Anyway, any sufficient modern RDBMS implementation provides pretty good level of performance even with serializable isolation level, thanks to decades of tuning and research in the field.


Not in the common case, but it is necessary in the general case. One of the main motivations I have heard from the few people actually using serializable in their systems is the ability to enforce arbitrary constraints under parallelism.

And, yes, performance should in general still be good, but there is less knowledge out there about how to solve the performance issues specific to serializable since there are few people who use it (at least in the PostgreSQL world).


Well, not so many people use serializable in their systems (in the whole system, for every transaction) and that is common and reasonable approach. They use the minimal isolation level for particular transaction that keeps their data consistent. Most widely used safe default is repeatable read, in PostgreSQL terms.

Broadly speaking, of course there are some quirks in the field, let's start from "A critique of ANSI SQL isolation levels"[1] by Jim Gray et al., an author of highly respected fundamental book about transactions [2]. But the very kind of problems discussed in RDBMS world, is a rather contrasting with an "ACID? why do we need it?" attitude that is so often in the world of "web scale NoSQL".

[1] http://dl.acm.org/citation.cfm?id=223785

[2] https://www.amazon.com/Transaction-Processing-Concepts-Techn...?


> "using serializable in their systems is the ability to enforce arbitrary constraints under parallelism"

That's a funny way to say that. :-) Because what it really means is, "wanting to enforce a total lack of parallelism when under parallelism." I mean I get what you're saying, it was just funny to read.


Can you give a use-case for such a constraint that can not be avoided by a better data organization? I'm not sure why you would deliberately design your data with constraints based on other row contents.

Also: how do you enforce such constraints with MongoDB exactly? If the answer is "do it in the application", then your answer applies to relational databases too.


A common example is making sure that every event in a bookkeeping system balances to zero (e.g. three rows: -125 EUR bank, +100 EUR office materials, +25 EUR tax).

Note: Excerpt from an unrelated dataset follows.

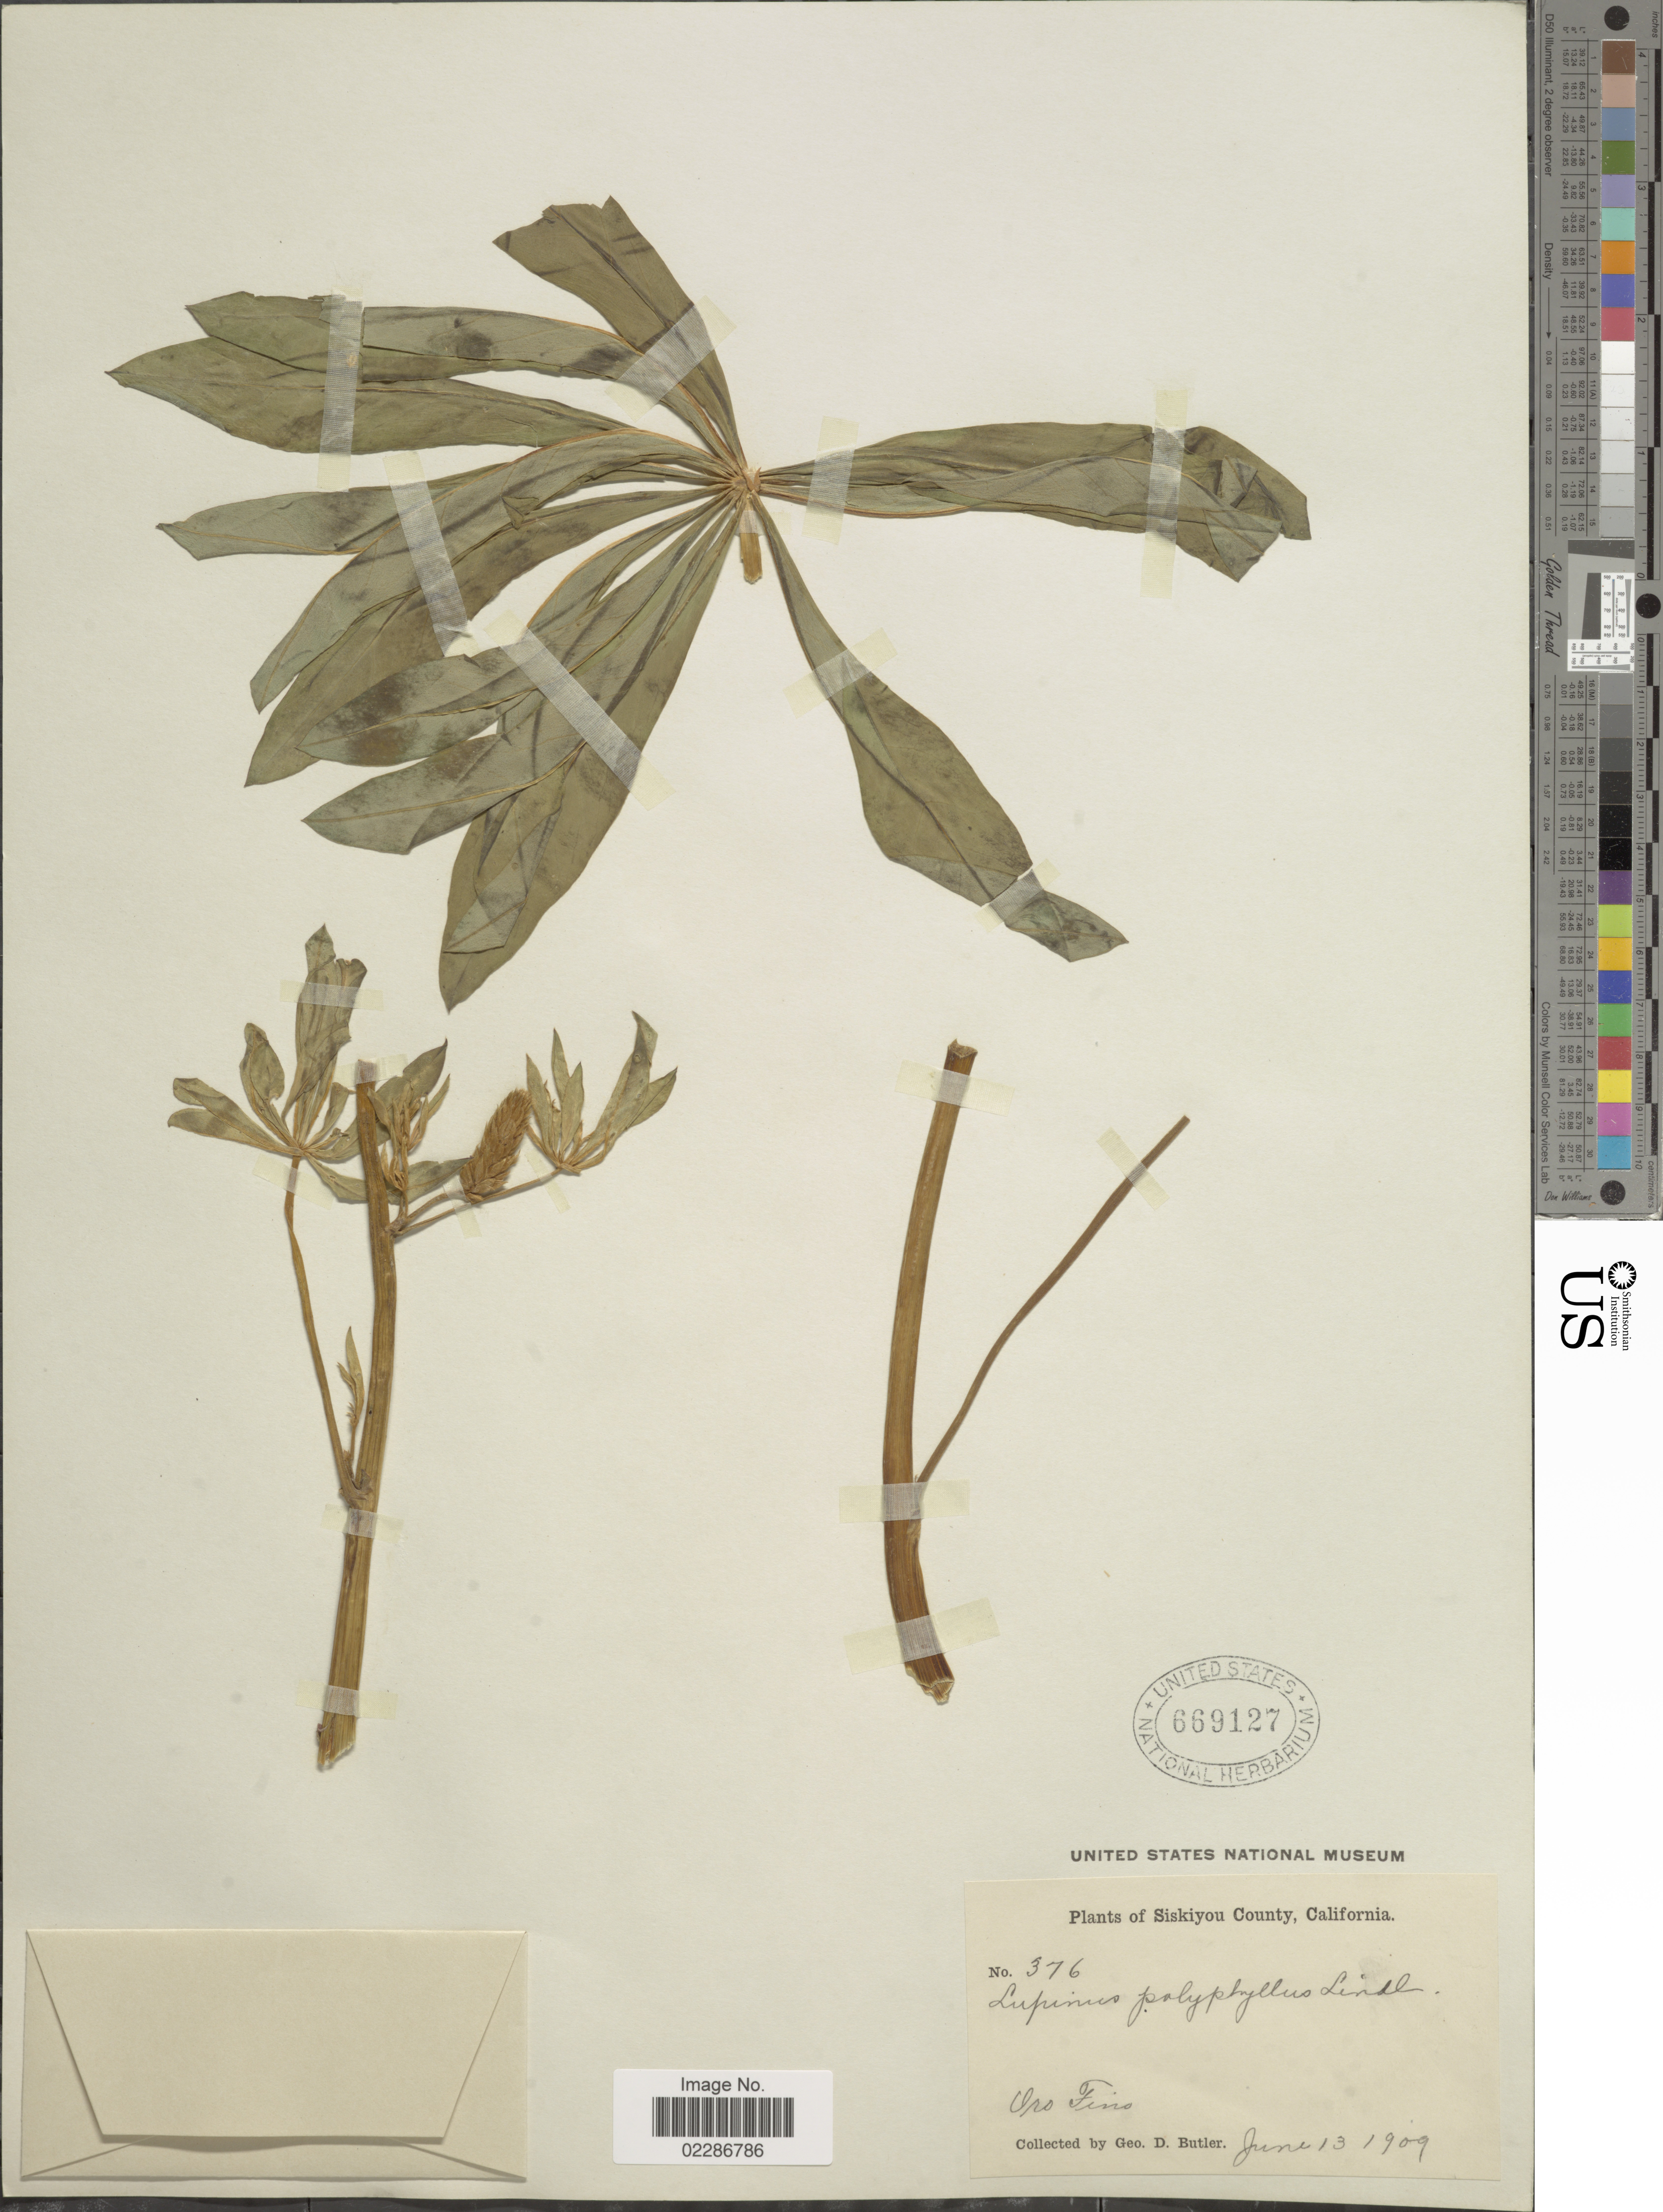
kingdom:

To enforce this at the database level you either need to run at SERIALIZABLE, take a table lock, or do something horrible with your database structure (like putting all rows of the event in a JSON blob).

When I have solved this case I have done it in the application by making sure we are only using a small set of carefully audited stored procedures to modify the event table.

MongoDB does not even try to solve this kind of problem, and I am the wrong guy to ask if you want someone to try to make a case for using it anywhere.


A common example is making sure that every event in a bookkeeping system balances to zero (e.g. three rows: -125 EUR bank, +100 EUR office materials, +25 EUR tax). To enforce this at the database level you either need to run at SERIALIZABLE, take a table lock, or do something horrible with your database structure (like putting all rows of the event in a JSON blob).

Or you deny direct table inserts, and provide a stored procedure for inserting multiple rows in one transaction. But I see how it could be useful in the generic case.


Which is exactly what I did when I had to solve the problem. :) And you are right in mentioning that the fact that you can restrict modification of the database to only certain stored procedures is a great help here.


With on commit triggers or deferrable check constraints it would be easier, but in Oracle you could use a materialized view with "on commit refresh" and add triggers to this MV.


You don't have to avoid such constraints if they are natural to data model actually. It's much faster (and safer, thanks to transactions) to check new data against some old data when the checking code is as close to the data as possible, instead of make a couple additional requests between DBMS and the business logic layer.